La ministre de la Défense présente la Stratégie belge de Défense, d’Industrie et de Recherche

Le 16 septembre 2022, le gouvernement approuvait la Stratégie belge de Défense, d’Industrie et de Recherche (DIRS). La ministre de la Défense Ludivine Dedonder, le vice-Premier ministre et ministre de l’Emploi et de l’Economie Pierre-Yves Dermagne ainsi que l’Institut Royal Supérieur de Défense ont officiellement présenté cette stratégie ce 4 octobre.

 

Avec cette nouvelle stratégie pour la Défense, l’industrie et la recherche, le gouvernement belge souhaite développer et ancrer davantage la base de défense scientifique, technologique et industrielle. L’objectif est, entre autres, de promouvoir les collaborations avec des partenaires externes et d’impliquer davantage les centres de R&D belges, l’industrie et le monde universitaire dans la recherche et le développement de nouvelles capacités de Défense.
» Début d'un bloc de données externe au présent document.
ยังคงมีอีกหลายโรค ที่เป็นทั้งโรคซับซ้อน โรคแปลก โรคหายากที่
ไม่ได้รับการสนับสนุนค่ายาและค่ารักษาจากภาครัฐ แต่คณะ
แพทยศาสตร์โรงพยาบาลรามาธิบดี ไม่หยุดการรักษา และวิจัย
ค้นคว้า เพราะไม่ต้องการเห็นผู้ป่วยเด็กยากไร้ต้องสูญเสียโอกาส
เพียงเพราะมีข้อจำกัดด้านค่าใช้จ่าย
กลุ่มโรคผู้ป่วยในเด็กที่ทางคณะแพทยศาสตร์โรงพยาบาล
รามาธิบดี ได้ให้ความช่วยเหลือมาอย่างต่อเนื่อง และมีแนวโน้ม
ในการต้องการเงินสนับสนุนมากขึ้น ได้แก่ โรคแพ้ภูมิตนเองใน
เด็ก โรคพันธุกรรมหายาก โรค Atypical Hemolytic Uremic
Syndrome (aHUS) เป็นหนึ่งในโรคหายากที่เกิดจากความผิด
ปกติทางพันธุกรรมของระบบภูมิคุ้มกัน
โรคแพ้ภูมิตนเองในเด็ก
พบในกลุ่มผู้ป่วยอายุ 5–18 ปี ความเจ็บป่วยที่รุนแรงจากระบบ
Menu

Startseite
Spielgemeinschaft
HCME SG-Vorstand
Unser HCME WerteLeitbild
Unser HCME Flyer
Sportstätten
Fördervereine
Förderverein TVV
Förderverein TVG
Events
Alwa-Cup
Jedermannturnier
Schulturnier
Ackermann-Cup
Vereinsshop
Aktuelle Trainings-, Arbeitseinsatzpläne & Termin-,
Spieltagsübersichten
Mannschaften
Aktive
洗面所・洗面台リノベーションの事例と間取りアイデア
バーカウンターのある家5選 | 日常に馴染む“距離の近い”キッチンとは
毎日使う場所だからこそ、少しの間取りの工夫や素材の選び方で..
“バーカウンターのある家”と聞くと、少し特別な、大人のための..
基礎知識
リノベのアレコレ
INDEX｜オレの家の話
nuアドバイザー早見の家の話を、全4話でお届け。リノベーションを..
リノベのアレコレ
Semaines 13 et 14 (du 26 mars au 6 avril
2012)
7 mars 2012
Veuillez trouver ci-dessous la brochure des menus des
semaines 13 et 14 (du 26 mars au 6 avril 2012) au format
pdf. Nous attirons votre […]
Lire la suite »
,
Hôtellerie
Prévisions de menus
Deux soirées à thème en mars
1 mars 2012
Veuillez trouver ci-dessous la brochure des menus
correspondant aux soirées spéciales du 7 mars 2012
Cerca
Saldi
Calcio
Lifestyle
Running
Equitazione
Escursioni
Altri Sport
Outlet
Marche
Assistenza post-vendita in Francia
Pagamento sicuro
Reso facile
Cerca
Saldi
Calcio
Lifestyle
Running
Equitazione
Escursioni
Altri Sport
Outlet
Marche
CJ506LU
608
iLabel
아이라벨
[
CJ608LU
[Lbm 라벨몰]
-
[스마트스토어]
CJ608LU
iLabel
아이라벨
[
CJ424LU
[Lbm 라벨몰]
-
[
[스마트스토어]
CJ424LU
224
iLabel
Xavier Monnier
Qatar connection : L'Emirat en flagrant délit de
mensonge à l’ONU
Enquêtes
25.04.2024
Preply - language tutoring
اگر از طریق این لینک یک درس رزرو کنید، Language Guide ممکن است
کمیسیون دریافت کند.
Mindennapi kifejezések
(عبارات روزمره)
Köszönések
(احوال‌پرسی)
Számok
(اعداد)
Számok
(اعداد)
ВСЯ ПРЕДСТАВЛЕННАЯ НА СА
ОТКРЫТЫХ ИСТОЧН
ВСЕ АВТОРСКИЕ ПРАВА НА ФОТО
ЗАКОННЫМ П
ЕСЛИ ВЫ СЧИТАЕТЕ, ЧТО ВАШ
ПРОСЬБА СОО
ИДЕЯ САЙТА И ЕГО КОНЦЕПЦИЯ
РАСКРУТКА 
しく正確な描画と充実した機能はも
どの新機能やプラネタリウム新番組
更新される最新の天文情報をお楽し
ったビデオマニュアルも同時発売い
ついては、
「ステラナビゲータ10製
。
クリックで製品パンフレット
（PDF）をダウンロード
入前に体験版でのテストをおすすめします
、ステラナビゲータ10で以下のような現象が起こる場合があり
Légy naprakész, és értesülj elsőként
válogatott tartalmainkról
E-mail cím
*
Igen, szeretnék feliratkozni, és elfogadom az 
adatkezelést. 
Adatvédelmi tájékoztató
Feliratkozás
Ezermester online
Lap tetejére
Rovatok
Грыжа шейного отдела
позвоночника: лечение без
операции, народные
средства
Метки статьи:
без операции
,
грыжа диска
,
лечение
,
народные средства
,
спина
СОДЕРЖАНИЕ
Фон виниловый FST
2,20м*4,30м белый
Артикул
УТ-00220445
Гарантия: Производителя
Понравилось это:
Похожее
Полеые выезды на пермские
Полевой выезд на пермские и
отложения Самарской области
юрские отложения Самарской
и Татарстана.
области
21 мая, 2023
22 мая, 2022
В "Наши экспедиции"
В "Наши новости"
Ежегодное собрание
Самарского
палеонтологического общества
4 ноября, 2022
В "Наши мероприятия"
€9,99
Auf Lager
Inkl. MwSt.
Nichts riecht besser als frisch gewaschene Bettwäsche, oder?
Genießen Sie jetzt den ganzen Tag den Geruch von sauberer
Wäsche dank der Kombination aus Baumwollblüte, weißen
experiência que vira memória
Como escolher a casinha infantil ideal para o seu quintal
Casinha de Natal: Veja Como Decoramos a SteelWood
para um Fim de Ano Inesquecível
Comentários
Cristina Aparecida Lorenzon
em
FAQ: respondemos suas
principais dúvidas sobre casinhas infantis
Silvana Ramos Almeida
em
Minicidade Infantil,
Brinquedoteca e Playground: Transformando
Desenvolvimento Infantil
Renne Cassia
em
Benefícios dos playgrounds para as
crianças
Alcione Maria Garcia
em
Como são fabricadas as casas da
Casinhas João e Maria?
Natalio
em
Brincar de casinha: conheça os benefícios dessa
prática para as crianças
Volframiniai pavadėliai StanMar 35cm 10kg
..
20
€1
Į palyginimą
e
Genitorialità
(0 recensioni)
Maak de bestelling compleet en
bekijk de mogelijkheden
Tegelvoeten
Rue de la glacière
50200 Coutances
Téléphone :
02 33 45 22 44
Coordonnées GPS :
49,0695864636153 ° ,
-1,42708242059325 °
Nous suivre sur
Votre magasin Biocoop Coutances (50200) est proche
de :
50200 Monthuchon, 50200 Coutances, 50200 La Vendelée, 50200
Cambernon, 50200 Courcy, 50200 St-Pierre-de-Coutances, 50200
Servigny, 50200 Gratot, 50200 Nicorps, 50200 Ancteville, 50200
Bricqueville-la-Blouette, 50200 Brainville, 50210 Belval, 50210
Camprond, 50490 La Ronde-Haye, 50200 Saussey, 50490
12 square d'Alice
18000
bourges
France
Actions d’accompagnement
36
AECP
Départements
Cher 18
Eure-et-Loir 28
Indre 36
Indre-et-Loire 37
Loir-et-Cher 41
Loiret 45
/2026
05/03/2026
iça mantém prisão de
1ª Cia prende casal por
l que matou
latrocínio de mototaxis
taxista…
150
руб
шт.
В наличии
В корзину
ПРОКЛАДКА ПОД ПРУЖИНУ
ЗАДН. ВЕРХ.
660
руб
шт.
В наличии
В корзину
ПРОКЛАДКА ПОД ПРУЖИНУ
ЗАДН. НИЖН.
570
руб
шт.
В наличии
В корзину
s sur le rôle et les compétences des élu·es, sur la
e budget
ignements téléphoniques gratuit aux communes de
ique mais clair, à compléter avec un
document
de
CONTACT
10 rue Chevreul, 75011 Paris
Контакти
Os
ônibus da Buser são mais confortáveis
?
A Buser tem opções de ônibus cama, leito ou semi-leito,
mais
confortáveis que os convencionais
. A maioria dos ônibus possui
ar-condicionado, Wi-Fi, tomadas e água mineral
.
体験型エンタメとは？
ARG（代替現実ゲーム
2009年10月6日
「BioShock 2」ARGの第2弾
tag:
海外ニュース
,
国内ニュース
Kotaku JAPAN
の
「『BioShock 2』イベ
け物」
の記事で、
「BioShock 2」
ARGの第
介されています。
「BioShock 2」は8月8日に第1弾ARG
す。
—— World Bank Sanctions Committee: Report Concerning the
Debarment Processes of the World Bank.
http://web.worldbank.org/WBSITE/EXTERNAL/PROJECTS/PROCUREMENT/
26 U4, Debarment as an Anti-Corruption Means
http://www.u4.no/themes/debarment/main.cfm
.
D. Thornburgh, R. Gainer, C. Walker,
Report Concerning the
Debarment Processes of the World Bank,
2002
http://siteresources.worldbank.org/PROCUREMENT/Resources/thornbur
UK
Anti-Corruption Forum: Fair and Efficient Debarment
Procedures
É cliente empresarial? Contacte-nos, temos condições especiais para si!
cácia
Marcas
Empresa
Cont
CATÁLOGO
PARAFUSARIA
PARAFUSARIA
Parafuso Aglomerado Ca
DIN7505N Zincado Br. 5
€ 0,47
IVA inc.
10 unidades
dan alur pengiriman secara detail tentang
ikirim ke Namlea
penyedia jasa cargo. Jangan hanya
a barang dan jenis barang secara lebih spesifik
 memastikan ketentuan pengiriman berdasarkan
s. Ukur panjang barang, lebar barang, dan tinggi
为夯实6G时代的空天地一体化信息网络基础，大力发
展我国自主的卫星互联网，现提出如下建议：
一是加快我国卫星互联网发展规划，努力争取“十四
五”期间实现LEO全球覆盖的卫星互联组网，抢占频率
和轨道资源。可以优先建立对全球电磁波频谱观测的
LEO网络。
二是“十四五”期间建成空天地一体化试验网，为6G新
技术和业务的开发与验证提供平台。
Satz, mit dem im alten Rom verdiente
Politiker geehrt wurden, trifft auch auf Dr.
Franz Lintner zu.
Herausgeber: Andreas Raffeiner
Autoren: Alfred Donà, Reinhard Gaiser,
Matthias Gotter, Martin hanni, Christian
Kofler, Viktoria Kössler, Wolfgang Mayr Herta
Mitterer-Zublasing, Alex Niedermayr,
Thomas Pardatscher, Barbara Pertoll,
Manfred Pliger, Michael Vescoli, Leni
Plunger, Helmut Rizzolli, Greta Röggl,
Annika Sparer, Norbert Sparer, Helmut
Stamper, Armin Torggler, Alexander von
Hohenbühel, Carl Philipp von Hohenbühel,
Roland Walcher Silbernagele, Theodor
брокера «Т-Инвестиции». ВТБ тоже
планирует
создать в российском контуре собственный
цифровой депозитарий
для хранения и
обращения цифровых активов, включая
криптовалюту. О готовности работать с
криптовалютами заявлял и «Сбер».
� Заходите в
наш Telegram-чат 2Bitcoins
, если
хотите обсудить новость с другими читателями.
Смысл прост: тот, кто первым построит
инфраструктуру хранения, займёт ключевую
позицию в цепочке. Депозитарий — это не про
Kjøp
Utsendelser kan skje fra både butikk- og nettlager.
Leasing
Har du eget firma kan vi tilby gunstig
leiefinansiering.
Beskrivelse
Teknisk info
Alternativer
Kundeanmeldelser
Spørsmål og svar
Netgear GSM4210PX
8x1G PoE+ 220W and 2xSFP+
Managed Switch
« La guerre en Ukraine montre clairement que nous devons entre autres choses devenir moins dépendants au niveau de la défense et de la sécurité » a déclaré la ministre de la Défense Ludivine Dedonder lors de la conférence de presse à l’École Royale Militaire de Bruxelles. « Plus que jamais, nous devons tirer les bonnes leçons et prendre des mesures pour accroître notre autonomie stratégique, tant celle de notre pays que de celle de l’Europe. »

 

Connaissances, emploi et nouvelles technologies

Une base technologique et industrielle efficace contribue à la politique nationale de sécurité et de défense. En outre, la DIRS permet également à la Belgique de se positionner comme un partenaire technologique pertinent et fiable. « Dans le domaine des opérations militaires, nous le sommes déjà, mais en termes de technologie, nous devons encore le devenir, aussi pour créer un certain niveau d’autonomie » explique le Colonel Steven Lauwereys. « Un tissu technologique et industriel performant apportera un retour social et économique important sous forme de connaissances, de technologies liées à la défense mais aussi d’emplois. »

 

Par exemple, la DIRS mise sur les activités de soutien en service, parmi lesquelles par exemple, l’entretien et la réparation des systèmes d’armes qui ont lieu sur le territoire belge. En menant ces activités de maintenance, de réparation et de révision au niveau national, il y a davantage de possibilités de transférer un savoir-faire technologique complexe et il y a une plus grande autonomie nationale pour pouvoir mener et soutenir les opérations.

 

L’IRSD évolue également

L’Institut Royal Supérieur de Défense (IRSD) évoluera également dans le cadre de la nouvelle stratégie politique et sera mieux intégré dans un cadre national et européen. Une plus grande attention sera également accordée aux connaissances et aux technologies en dehors de la Défense, à la fois à grande échelle (recherche collaborative avec des partenaires européens ou de l’OTAN) et à petite échelle (projets d’innovation à petite échelle dans le domaine de la défense).

 

Afin de pouvoir réaliser la DIRS, le plan STAR prévoit un budget de 1,8 milliard d’euros sur une trajectoire de croissance de 2022 à 2030. Dès l’année prochaine, des ressources considérablement plus importantes seront mises à disposition pour le lancement de programmes et l’élaboration de la politique.